* Problem requirements
Please output the lines from the one with "index mcp: (835, 165)" through the end of the data exactly as written, omitting all pictures.

• • • • •

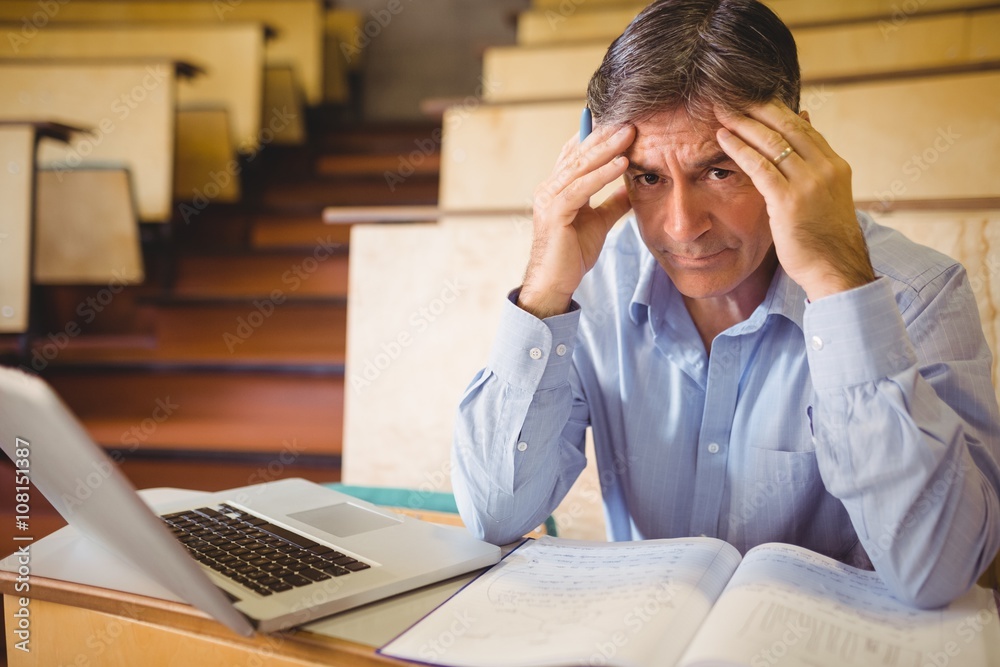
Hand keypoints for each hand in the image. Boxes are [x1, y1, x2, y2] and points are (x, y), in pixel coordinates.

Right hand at [518, 124, 635, 318]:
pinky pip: (581, 188)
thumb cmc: (572, 254)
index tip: (622, 120)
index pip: (576, 153)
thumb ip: (613, 202)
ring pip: (580, 166)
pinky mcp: (555, 213)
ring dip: (607, 148)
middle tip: (630, 118)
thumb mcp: (599, 221)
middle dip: (605, 134)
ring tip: (630, 133)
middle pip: (579, 153)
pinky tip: (622, 163)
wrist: (555, 283)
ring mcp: (549, 199)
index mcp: (558, 187)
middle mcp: (550, 188)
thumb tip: (633, 184)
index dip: (596, 135)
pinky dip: (602, 174)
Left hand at [715, 101, 873, 300]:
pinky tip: (722, 139)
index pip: (802, 127)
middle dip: (756, 108)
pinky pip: (759, 167)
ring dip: (743, 124)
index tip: (752, 97)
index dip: (775, 109)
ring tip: (721, 111)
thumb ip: (814, 162)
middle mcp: (825, 169)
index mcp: (835, 165)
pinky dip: (739, 149)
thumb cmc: (825, 238)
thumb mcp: (826, 195)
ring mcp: (809, 184)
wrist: (836, 270)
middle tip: (731, 95)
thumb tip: (805, 119)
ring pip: (772, 143)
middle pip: (787, 126)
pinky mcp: (789, 201)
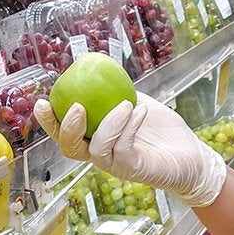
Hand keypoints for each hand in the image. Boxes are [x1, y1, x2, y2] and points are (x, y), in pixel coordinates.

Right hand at [34, 94, 226, 206]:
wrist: (191, 154)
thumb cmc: (161, 129)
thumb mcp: (136, 101)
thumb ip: (115, 90)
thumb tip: (95, 64)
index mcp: (94, 138)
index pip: (63, 132)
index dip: (49, 121)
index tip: (42, 101)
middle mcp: (100, 154)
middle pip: (69, 147)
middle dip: (65, 128)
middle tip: (76, 106)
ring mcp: (116, 165)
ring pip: (96, 150)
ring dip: (108, 124)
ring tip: (125, 104)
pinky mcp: (134, 170)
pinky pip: (124, 150)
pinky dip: (128, 128)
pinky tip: (140, 111)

• • • • •

* Answer section
index mcp: (835, 165)
pinky dip: (739, 149)
thumb cmc: (825, 238)
thumb mcp: (826, 195)
ring mcp: (809, 184)
wrist: (836, 270)
middle tip: (731, 95)
thumb tip: (805, 119)
ring pip: (772, 143)
middle pip: (787, 126)
pinky mcp: (789, 201)
Hand keypoints for each hand in the image. Boxes are [x1, y1, x2, y2] and points are (x, y), in pixel coordinates.

Right hand at [34, 94, 226, 206]:
wrist: (191, 154)
thumb cmc: (161, 129)
thumb mcp: (136, 101)
thumb ip: (115, 90)
thumb tip: (95, 64)
index mcp: (94, 138)
index pip: (63, 132)
index dip: (49, 121)
index tip: (42, 101)
middle mcp: (100, 154)
middle pip: (69, 147)
middle dip: (65, 128)
middle tip: (76, 106)
ring mcp: (116, 165)
ring pip: (96, 150)
ring dip: (108, 124)
ring tip: (125, 104)
pinky mcp: (134, 170)
pinky pip: (124, 150)
pinky dip: (128, 128)
pinky tip: (140, 111)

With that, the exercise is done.